Por José Ignacio Lanzagorta García

Es un hecho: si en la mesa de al lado están tomando su frappé –eso que antes llamábamos “raspado”– con un popote, puedes malmirarles. La imagen de un océano repleto de estos tubitos penetrando las fosas nasales y fauces de las más tiernas bestias marinas es intolerable. Sentir cómo esa escarcha baña el paladar y se derrite distribuyéndose por el resto de la boca con la presión de la succión, significa poner en riesgo la vida de una tortuga. ¿Vale la pena esa crueldad sólo por no usar una cucharita? Quienes padecen fobia a los gérmenes y que están convencidos de que, por alguna razón, los popotes son como antisépticos, pondrán su vida sobre la de la tortuga, sin importar malmiramientos.
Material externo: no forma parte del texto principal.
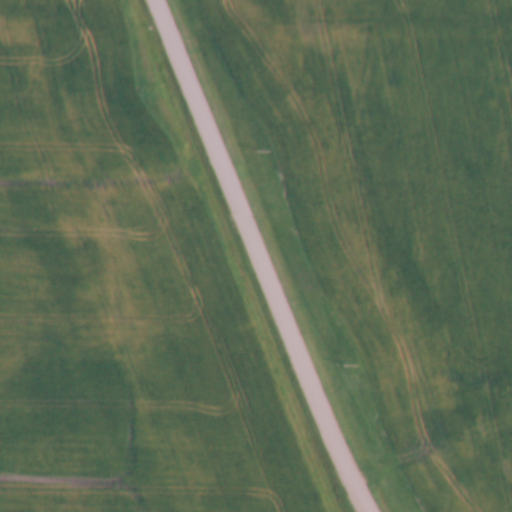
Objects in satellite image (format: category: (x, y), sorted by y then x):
crop: (112, 297)
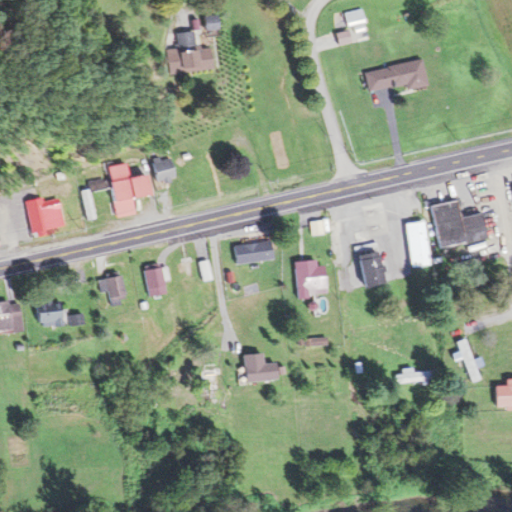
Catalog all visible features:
building: (357, 18)
building: (216, 23)
building: (196, 61)
building: (398, 77)
road: (320, 91)
building: (168, 170)
building: (131, 189)
building: (511, 203)
building: (89, 205)
road: (256, 206)
building: (47, 215)
building: (41, 216)
building: (453, 226)
building: (411, 245)
building: (248, 253)
building: (362, 269)
building: (305, 279)
building: (150, 280)
building: (117, 287)
building: (11, 318)
building: (58, 318)
building: (465, 360)
building: (252, 369)
building: (412, 377)
building: (500, 394)
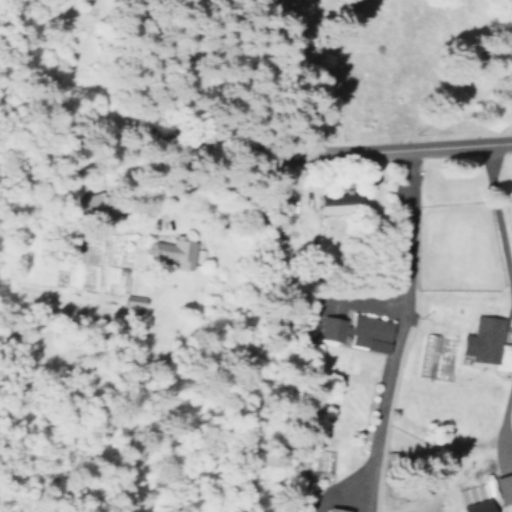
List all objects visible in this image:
building: (285, 4)
road: (387, 147)
building: (336, 203)
building: (173, 252)
building: (357, 331)
building: (483, 343)
building: (427, 356)
building: (475, 506)
building: (329, 510)
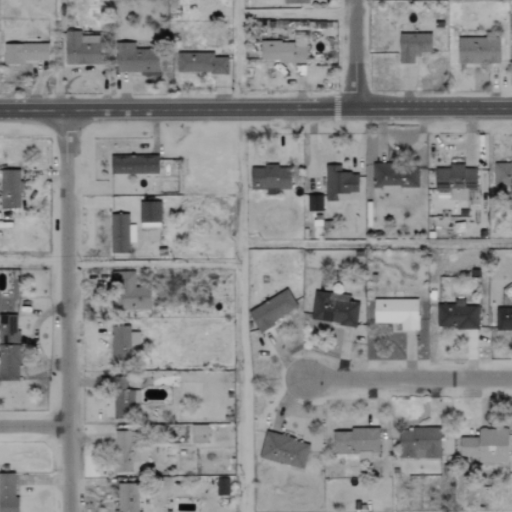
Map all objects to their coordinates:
building: (300, 1)
building: (413, 47)
building: (81, 49)
building: (282, 51)
building: (478, 51)
building: (25, 53)
road: (237, 53)
road: (353, 53)
building: (135, 59)
building: (200, 63)
road: (255, 106)
building: (134, 165)
building: (502, 177)
building: (270, 178)
building: (394, 178)
building: (457, 182)
building: (340, 184)
building: (10, 189)
building: (314, 203)
building: (149, 214)
building: (120, 234)
road: (35, 261)
building: (129, 292)
road: (241, 309)
building: (333, 309)
road: (72, 310)
building: (271, 311)
building: (396, 313)
building: (457, 316)
building: (503, 319)
building: (120, 344)
building: (9, 348)
road: (408, 375)
building: (124, 403)
road: (38, 425)
building: (199, 433)
building: (356, 443)
building: (419, 443)
building: (486, 445)
building: (283, 450)
building: (129, 452)
building: (222, 486)
building: (7, 492)
building: (127, 497)
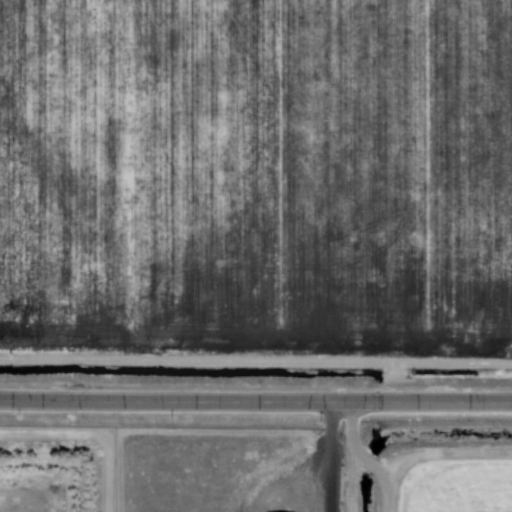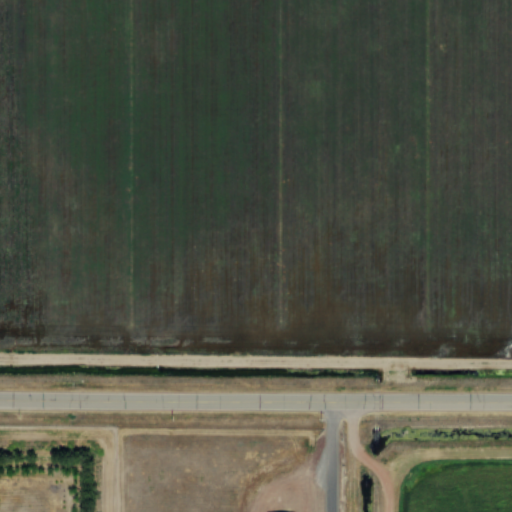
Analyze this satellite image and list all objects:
road: (255, 401)
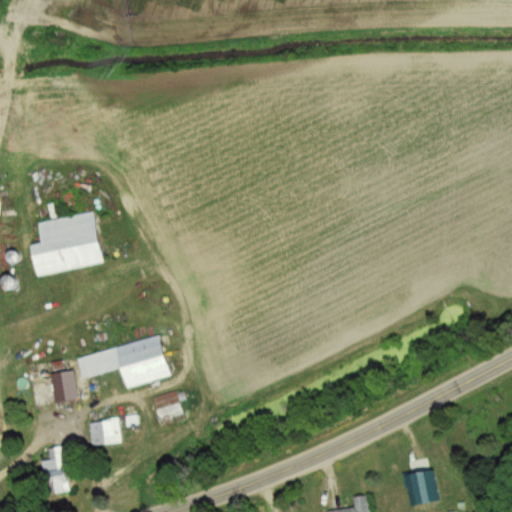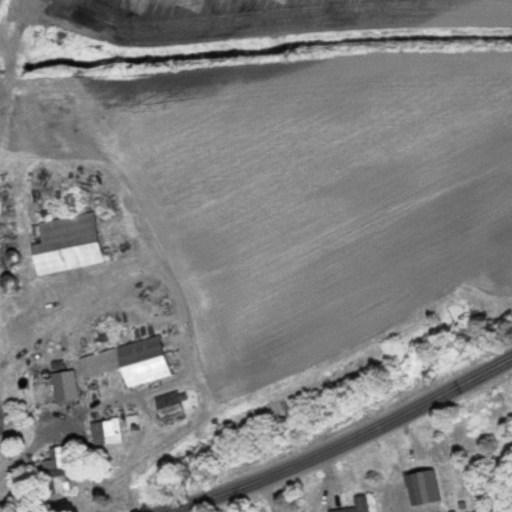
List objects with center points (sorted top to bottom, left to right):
building: (9, 221)
building: (63, 246)
building: (7, 284)
building: (125, 364)
building: (65, 389)
road: (124, 396)
building: (166, 408)
building: (103, 434)
road: (345, 443)
building: (50, 478)
building: (412, 492)
building: (357, 505)
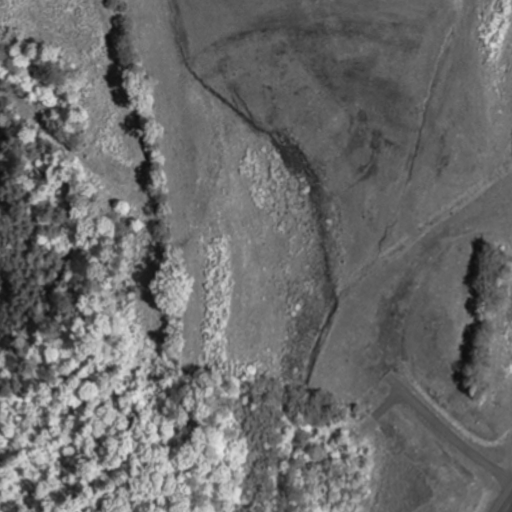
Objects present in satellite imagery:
road: (506, 504)
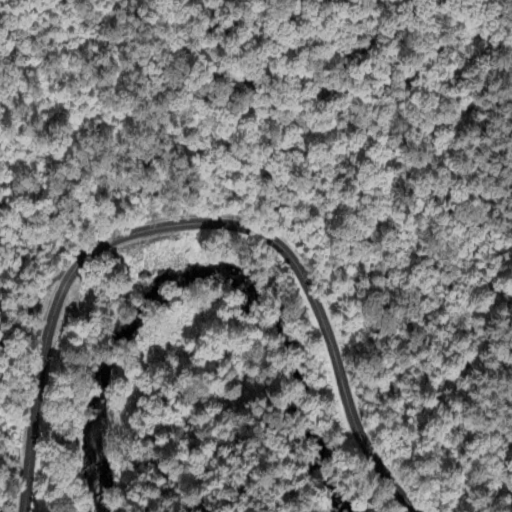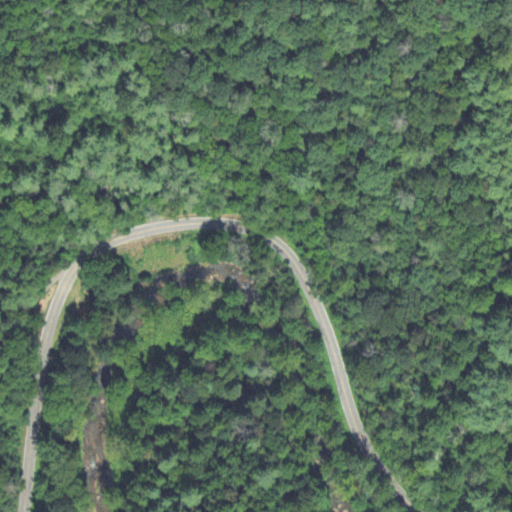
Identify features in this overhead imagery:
road: (199, 223)
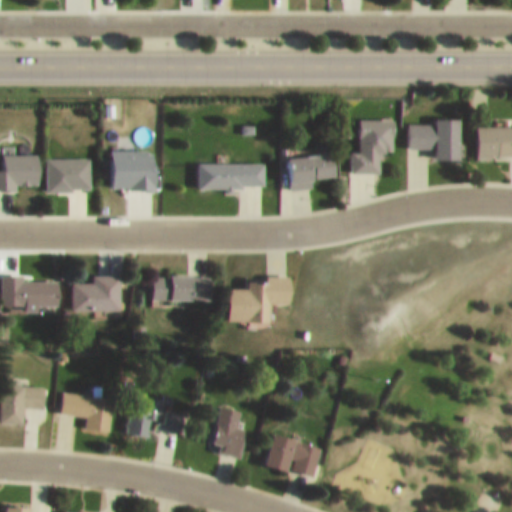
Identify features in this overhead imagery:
road: (256, 14)
road: (256, 56)
building: (436, 129)
building: (494, 133)
building: (373, 136)
building: (131, 161)
building: (311, 161)
building: (19, 163)
building: (67, 165)
building: (230, 166)
road: (257, 224)
building: (180, 276)
building: (29, 282)
building: (96, 283)
building: (258, 286)
building: (18, 390)
building: (88, 398)
building: (152, 406)
building: (227, 419)
building: (293, 444)
road: (148, 470)
building: (18, 504)
building: (86, 506)
building: (137, 510)
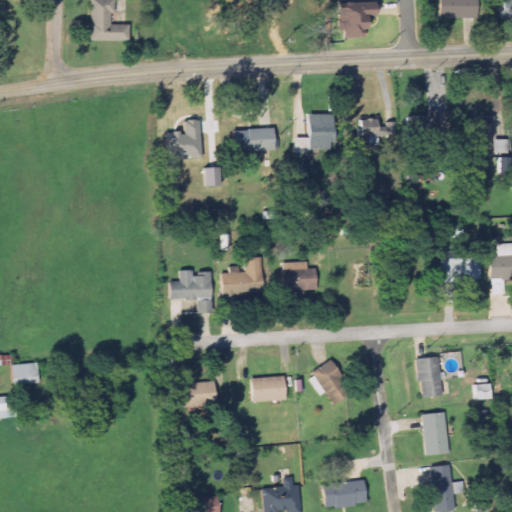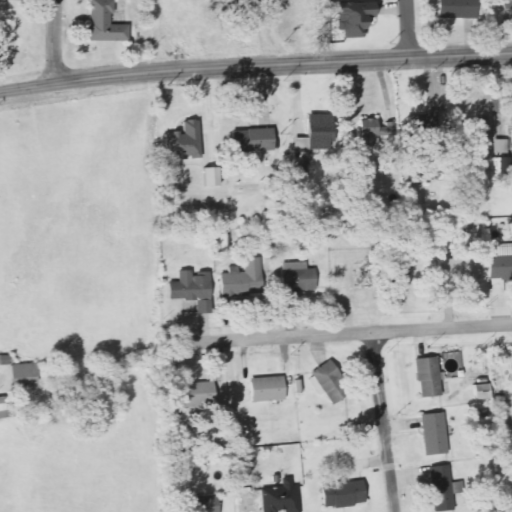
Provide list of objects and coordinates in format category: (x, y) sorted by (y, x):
building: (451, 8)
building: (451, 8)
building: (506, 9)
building: (506, 9)
building: (352, 16)
building: (353, 17)
building: (104, 22)
road: (409, 29)
road: (54, 41)
road: (255, 66)
building: (419, 123)
building: (419, 123)
building: (373, 130)
building: (373, 130)
building: (313, 134)
building: (314, 135)
building: (479, 136)
building: (480, 136)
building: (251, 140)
building: (183, 141)
building: (251, 141)
building: (183, 142)
building: (497, 147)
building: (498, 147)
building: (208, 177)
building: (209, 177)
building: (459, 270)
building: (459, 270)
building: (498, 270)
building: (498, 271)
building: (297, 277)
building: (241, 278)
building: (297, 278)
building: (241, 279)
building: (191, 290)
building: (192, 290)
road: (341, 334)
building: (22, 374)
building: (23, 374)
building: (428, 377)
building: (428, 377)
building: (325, 378)
building: (325, 378)
building: (265, 389)
building: (265, 390)
building: (195, 392)
building: (195, 392)
building: (480, 392)
building: (480, 392)
building: (6, 410)
building: (6, 410)
road: (384, 422)
building: (433, 434)
building: (433, 434)
building: (441, 488)
building: (441, 489)
building: (341, 495)
building: (342, 495)
building: (279, 498)
building: (280, 498)
building: (200, 504)
building: (200, 504)
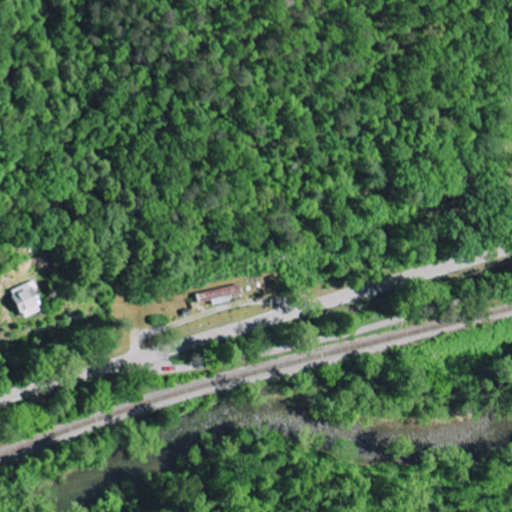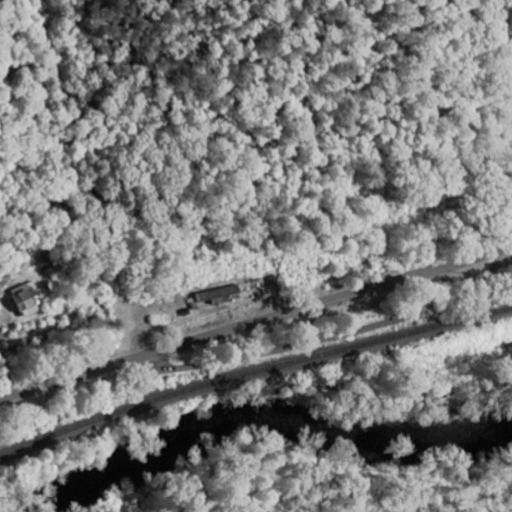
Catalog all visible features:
building: (217, 294)
building: (24, 299)
road: (255, 322)
road: (325, 338)
railway: (253, 370)
river: (275, 420)
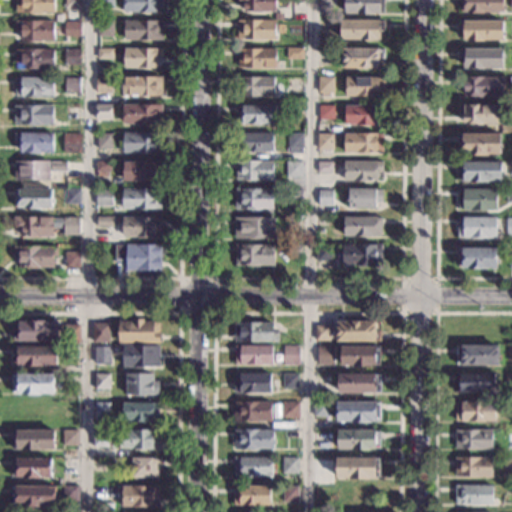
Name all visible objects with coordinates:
building: (294, 1)
building: (325, 3)
building: (511, 3)
building: (73, 4)
building: (106, 4)
building: (327, 4)
building: (511, 4)
building: (73, 5)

Por lo demás: al diablo con la industria popotera.

Quizás en el fondo todos lo sabemos: la salvación de la vida en los océanos no está, ni cercanamente, en la extinción de los popotes. Y entonces vienen los chistes. Sin embargo, algunos exclaman sus burlas con un cinismo triunfalista que raya en insinuar que los popotes fueran inocuos. La consciencia ambientalista nunca puede ser más ridícula que el conservadurismo que se indigna y se mofa de ella. La prohibición de los popotes es uno de los pequeñísimos límites que, de vez en vez, aparecen contra la interminable lista de nuestros innecesarios consumos. “Igual se toman su jugo en vaso de plástico”, dicen los conservadores. “Es un comienzo”, dicen los entusiastas que, reconociendo su inefectividad, se ilusionan con el pasito en la dirección correcta. Yo a veces pregunto si es que sólo ofrecemos lo único que podríamos dar.

sin popote

Parte de la sorna que hay ante el anuncio de que Starbucks y otras empresas van a retirar los popotes de sus establecimientos es contra la hipocresía de una cultura del consumo ético. Lo que denuncian es a quienes luchan sin mucho esfuerzo por sentirse en paz con su forma de transitar por un planeta en extinción; denuncian a quienes creen que el equilibrio sólo está en sacrificar un par de hábitos –y no tanto otros- y, encima, pontificarán sobre sobre ello; denuncian a las empresas que si hacen algo como suspender los popotes, no es más que por un buen cálculo en relaciones públicas de eso que en inglés llaman el “greenwashing”. Nos vamos a la mierda con o sin popotes. Las tortugas y nosotros. Pero si te hace sentir mejor que ya no uses popotes, pues vas.

El cínico se regodea en lo pírrico de la victoria al grado de aborrecerla. Antes que cualquier cosa, le ofende la superioridad moral que se arrogan quienes dicen que mejor sin popote. Su lucha es contra eso a cualquier precio: nadie para decirle qué puede y qué no puede consumir, no hay tortuga que valga. En las redes sociales se libra una batalla de memes para ver quién consigue denigrar más la lucha del otro. Muy pronto sabemos que ni siquiera estamos discutiendo ya sobre popotes, sino sobre dos grandes conglomerados de lo que unos piensan que son los otros.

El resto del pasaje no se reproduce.